#### [Exercise passage]
►
I want to use Ray and PyTorch to parallelize model training, but it doesn’t seem to be working.
import ray
import torch
import torch.nn as nn
import torch.optim as optim
# Ray 초기화
ray.init()
# 간단한 신경망 모델 정의
class SimpleNN(nn.Module):
def __init__(self):
super(SimpleNN, self).__init__()
self.fc1 = nn.Linear(10, 5)
self.fc2 = nn.Linear(5, 2)
def forward(self, x):
x = torch.relu(self.fc1(x))
x = self.fc2(x)
return x
# 레이어 별로 나누기
@ray.remote
class LayerActor:
def __init__(self, layer):
self.layer = layer
def forward(self, x):
return self.layer(x)
def get_parameters(self):
return self.layer.state_dict()
def set_parameters(self, state_dict):
self.layer.load_state_dict(state_dict)
# 모델 인스턴스 생성
model = SimpleNN()
# 각 레이어를 액터로 생성
fc1_actor = LayerActor.remote(model.fc1)
fc2_actor = LayerActor.remote(model.fc2)
# 예제 입력 데이터와 타겟
input_data = torch.randn(1, 10, requires_grad=True)
target = torch.randint(0, 2, (1,))
# 손실 함수와 옵티마이저
criterion = nn.CrossEntropyLoss()
optimizer = optim.SGD(model.parameters(), lr=0.01)
# 순전파
x = input_data
x = ray.get(fc1_actor.forward.remote(x))
x = torch.relu(x)
x = ray.get(fc2_actor.forward.remote(x))
# 손실 계산
loss = criterion(x, target)
# 역전파
optimizer.zero_grad()
loss.backward()
# 옵티마이저 업데이트
optimizer.step()
# 모델 파라미터 업데이트
fc1_state_dict = model.fc1.state_dict()
fc2_state_dict = model.fc2.state_dict()
ray.get(fc1_actor.set_parameters.remote(fc1_state_dict))
ray.get(fc2_actor.set_parameters.remote(fc2_state_dict))
# 최종 출력
print(x)
# Ray 종료
ray.shutdown()
thanks
◄
#### [Explore the material]
**a)** In the Ray and PyTorch post, what learning rate is given to the SGD optimizer?
**b)** Reproduce the Ray and PyTorch post between "# 모델 파라미터 업데이트" and "ray.get(fc2_actor.set_parameters.remote(fc2_state_dict))", inclusive.
The lines after this point play no part in the exercise.

[Extracted data entries]
►
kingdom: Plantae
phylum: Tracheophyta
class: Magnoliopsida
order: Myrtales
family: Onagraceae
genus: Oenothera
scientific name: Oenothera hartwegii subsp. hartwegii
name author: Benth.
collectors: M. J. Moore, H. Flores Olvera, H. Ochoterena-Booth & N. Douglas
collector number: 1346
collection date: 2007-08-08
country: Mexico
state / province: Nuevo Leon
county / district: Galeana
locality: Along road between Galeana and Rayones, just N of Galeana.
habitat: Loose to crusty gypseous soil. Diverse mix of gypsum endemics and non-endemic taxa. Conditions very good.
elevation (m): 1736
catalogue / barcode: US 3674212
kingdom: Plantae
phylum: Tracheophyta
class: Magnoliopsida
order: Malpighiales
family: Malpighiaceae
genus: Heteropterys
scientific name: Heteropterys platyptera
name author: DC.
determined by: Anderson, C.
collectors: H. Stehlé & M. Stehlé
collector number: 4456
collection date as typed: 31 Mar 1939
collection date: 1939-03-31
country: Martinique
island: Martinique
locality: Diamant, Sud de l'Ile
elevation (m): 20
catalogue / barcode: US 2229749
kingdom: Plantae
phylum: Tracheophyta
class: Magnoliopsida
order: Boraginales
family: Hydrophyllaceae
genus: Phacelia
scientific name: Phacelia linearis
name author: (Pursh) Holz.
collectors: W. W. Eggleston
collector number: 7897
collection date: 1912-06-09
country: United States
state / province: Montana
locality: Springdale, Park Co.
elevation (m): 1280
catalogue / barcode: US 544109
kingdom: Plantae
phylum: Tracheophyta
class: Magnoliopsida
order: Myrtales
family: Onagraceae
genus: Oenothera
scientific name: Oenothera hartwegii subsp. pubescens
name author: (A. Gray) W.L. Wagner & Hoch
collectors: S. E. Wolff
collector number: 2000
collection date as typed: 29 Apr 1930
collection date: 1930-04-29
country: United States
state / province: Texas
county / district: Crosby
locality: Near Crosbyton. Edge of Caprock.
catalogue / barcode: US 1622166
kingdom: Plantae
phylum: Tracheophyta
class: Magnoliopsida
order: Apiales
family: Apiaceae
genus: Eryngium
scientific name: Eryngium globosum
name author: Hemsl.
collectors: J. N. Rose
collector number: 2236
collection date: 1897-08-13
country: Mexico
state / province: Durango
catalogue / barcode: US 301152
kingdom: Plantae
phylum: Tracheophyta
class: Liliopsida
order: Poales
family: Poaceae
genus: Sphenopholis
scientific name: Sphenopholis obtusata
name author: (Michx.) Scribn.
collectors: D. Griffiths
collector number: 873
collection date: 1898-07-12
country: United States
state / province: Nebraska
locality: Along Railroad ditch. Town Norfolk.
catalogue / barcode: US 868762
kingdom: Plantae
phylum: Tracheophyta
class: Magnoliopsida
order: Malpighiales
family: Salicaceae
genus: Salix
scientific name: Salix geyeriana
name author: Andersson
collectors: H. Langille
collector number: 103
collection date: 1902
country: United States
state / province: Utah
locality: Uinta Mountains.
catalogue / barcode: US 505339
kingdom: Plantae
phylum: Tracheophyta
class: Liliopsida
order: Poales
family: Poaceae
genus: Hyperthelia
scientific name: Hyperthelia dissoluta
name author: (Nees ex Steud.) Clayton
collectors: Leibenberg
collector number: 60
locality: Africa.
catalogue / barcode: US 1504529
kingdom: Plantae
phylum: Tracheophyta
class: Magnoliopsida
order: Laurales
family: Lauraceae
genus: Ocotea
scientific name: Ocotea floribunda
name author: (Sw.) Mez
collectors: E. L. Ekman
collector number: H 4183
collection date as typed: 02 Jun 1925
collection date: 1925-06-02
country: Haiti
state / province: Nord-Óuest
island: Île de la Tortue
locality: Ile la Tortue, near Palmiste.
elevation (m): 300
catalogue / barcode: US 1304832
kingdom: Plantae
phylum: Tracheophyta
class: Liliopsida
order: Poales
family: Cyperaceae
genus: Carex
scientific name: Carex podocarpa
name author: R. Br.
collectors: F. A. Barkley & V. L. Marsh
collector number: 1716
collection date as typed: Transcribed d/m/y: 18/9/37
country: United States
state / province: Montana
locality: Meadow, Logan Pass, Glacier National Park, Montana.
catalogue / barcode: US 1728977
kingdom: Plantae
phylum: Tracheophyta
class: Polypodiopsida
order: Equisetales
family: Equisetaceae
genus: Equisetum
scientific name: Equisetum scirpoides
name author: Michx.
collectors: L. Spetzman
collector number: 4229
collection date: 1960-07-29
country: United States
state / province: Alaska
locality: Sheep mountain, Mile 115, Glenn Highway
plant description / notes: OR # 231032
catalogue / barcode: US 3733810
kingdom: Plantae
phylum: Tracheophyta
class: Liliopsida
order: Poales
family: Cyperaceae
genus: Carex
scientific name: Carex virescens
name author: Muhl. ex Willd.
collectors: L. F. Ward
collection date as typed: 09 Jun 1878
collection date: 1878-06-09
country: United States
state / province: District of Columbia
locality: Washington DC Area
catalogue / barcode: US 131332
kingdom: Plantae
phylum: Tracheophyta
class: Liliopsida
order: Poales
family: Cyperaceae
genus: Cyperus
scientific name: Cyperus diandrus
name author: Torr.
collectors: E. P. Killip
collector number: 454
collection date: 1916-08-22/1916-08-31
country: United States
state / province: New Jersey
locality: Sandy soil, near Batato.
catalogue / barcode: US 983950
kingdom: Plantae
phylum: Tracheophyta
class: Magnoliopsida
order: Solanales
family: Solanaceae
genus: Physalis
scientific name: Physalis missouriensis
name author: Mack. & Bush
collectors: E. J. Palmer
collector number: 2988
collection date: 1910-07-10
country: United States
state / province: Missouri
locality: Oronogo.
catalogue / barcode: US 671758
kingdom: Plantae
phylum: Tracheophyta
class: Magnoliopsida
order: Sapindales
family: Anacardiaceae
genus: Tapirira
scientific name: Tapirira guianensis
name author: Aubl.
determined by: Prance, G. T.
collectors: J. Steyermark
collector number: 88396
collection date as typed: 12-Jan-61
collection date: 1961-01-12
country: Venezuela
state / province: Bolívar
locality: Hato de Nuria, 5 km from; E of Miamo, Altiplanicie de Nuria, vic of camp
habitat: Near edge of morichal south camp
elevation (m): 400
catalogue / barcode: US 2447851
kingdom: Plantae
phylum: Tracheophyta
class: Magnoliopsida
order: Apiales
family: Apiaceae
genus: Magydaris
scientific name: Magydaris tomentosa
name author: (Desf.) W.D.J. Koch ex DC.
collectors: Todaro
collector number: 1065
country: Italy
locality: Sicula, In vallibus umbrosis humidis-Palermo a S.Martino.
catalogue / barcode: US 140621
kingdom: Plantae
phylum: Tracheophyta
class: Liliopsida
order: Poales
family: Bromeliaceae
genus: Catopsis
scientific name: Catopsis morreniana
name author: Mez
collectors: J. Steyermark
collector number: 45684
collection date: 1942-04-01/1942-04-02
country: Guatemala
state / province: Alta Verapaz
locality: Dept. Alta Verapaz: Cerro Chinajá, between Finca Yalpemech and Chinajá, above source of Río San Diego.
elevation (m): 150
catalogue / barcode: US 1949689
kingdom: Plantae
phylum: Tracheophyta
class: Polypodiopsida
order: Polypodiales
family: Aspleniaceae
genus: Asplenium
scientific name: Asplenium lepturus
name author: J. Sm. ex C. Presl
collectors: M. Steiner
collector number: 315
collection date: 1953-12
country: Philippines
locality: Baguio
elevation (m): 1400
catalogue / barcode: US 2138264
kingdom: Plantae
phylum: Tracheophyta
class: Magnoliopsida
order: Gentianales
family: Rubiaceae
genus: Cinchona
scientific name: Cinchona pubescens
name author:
◄
#### [Your written answers]
**a)** 0.01

**b)**
# 모델 파라미터 업데이트
fc1_state_dict = model.fc1.state_dict()
fc2_state_dict = model.fc2.state_dict()
ray.get(fc1_actor.set_parameters.remote(fc1_state_dict))
ray.get(fc2_actor.set_parameters.remote(fc2_state_dict))